Dataset entries:

^^^^^^^^^^^^^^^^

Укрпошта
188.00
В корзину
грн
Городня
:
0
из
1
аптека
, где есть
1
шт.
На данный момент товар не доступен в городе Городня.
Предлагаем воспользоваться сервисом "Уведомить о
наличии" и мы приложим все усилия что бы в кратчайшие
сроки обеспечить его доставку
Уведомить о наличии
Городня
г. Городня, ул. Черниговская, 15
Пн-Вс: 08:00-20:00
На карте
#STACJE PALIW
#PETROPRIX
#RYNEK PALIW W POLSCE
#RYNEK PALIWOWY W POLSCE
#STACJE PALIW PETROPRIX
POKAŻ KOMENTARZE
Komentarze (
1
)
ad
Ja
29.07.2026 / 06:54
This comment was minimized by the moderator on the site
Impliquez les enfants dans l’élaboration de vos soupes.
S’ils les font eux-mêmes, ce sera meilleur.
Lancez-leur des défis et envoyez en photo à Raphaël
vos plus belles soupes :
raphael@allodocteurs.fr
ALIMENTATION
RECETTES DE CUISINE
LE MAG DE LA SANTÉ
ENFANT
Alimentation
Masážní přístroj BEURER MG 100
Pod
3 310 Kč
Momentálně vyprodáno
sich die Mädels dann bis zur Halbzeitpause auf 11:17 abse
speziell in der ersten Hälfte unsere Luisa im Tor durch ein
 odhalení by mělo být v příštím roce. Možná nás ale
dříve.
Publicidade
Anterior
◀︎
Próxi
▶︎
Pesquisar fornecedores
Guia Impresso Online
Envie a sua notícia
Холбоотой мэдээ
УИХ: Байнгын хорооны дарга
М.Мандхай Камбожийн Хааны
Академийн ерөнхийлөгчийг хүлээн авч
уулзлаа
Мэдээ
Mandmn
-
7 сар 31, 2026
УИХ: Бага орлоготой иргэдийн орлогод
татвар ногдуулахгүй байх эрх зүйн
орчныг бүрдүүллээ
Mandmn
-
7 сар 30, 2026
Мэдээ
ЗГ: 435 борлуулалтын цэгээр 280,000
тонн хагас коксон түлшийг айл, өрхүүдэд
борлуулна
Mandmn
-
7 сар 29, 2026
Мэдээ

^^^^^^^^^^^^^^^^

◆ Request: Every line with "POLSCE" in it should be copied from the entries above.

◆ Solution for this exercise:
#RYNEK PALIW W POLSCE
#RYNEK PALIWOWY W POLSCE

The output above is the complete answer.